━━━━━ Material for this task ━━━━━
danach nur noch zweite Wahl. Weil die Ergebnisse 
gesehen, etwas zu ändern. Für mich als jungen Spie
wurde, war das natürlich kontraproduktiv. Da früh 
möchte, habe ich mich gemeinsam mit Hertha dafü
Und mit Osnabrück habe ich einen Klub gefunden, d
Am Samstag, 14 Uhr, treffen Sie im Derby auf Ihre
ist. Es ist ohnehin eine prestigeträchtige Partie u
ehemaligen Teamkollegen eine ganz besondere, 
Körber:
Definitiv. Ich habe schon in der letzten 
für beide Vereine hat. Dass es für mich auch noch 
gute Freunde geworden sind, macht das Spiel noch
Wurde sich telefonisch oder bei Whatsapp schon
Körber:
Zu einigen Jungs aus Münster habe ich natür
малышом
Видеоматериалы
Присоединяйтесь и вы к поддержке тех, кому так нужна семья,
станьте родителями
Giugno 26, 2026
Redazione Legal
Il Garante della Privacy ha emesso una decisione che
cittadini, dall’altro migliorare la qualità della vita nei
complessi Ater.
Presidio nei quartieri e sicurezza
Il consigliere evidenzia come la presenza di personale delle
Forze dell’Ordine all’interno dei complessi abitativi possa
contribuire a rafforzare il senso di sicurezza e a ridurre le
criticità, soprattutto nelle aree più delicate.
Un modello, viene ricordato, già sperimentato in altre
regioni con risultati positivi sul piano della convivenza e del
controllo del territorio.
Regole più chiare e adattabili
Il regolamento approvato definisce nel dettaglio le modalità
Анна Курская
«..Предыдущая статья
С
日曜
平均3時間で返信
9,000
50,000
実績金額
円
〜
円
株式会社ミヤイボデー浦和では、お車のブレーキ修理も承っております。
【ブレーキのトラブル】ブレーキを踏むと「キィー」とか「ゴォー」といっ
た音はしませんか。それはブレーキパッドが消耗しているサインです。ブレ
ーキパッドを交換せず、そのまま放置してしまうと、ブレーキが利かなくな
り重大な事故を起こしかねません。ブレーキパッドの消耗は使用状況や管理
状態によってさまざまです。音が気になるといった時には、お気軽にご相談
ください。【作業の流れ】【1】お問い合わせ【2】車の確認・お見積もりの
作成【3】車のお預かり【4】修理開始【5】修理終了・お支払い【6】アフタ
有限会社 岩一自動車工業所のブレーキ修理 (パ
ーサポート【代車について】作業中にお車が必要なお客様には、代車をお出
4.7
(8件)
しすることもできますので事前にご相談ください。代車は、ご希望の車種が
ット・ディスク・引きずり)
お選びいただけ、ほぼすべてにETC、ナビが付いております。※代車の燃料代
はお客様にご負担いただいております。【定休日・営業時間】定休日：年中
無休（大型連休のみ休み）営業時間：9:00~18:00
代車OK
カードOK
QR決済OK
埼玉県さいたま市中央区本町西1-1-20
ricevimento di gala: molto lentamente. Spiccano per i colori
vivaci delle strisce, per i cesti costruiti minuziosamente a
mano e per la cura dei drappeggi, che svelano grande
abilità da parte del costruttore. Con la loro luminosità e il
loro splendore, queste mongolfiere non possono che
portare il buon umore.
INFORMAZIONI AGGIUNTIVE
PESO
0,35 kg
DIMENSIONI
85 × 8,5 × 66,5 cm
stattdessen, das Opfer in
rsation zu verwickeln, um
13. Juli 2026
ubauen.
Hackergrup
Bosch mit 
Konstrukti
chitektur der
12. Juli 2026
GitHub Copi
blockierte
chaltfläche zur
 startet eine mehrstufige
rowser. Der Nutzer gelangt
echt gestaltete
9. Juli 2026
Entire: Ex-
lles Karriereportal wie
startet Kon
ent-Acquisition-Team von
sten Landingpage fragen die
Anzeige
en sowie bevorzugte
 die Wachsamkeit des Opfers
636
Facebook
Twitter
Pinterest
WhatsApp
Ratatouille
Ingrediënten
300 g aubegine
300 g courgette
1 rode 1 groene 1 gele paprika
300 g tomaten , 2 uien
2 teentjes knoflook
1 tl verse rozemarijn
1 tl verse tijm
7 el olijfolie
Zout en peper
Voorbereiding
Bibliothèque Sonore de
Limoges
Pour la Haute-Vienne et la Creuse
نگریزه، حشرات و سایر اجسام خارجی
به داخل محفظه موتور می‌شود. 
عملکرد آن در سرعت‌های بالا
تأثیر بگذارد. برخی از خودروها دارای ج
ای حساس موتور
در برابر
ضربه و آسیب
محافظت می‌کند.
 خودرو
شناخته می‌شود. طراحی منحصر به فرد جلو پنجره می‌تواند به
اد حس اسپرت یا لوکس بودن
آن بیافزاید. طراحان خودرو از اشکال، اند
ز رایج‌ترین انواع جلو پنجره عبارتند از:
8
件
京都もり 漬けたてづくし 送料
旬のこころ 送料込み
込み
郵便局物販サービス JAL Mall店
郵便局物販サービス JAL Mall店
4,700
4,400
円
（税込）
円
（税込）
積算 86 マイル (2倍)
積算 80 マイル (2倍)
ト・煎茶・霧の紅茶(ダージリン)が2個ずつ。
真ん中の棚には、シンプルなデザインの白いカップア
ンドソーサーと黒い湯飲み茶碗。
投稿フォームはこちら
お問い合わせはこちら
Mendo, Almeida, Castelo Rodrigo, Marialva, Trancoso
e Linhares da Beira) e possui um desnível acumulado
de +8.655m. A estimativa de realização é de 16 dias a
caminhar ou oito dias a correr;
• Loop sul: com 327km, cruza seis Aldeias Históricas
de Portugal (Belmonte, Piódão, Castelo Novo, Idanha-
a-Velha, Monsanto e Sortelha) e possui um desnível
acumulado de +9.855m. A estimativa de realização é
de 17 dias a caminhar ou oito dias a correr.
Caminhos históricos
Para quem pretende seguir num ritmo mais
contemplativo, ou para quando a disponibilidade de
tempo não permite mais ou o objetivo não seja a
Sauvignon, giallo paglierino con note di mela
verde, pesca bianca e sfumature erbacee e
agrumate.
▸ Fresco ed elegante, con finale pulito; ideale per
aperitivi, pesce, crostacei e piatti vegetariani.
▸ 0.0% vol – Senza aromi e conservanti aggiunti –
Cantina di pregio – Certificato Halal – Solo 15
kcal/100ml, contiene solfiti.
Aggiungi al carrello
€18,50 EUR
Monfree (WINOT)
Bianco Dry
━━━━━
Task prompt: Everything above from the line containing "状態によってさまざまです。音が気になるといった時には、お気軽にご相談" down to the line containing "ricevimento di gala: molto" should be copied exactly, both end lines included, and nothing else.

Result below:
状態によってさまざまです。音が気になるといった時には、お気軽にご相談
ください。【作業の流れ】【1】お問い合わせ【2】車の確認・お見積もりの
作成【3】車のお預かり【4】修理開始【5】修理終了・お支払い【6】アフタ
有限会社 岩一自動車工業所のブレーキ修理 (パ
ーサポート【代車について】作業中にお車が必要なお客様には、代車をお出
4.7
(8件)
しすることもできますので事前にご相談ください。代車は、ご希望の車種が
ット・ディスク・引きずり)
お選びいただけ、ほぼすべてにETC、ナビが付いております。※代車の燃料代
はお客様にご負担いただいております。【定休日・営業時間】定休日：年中
無休（大型連休のみ休み）営業時間：9:00~18:00
代車OK
カードOK
QR決済OK
埼玉県さいたま市中央区本町西1-1-20
ricevimento di gala: molto lentamente. Spiccano per i colori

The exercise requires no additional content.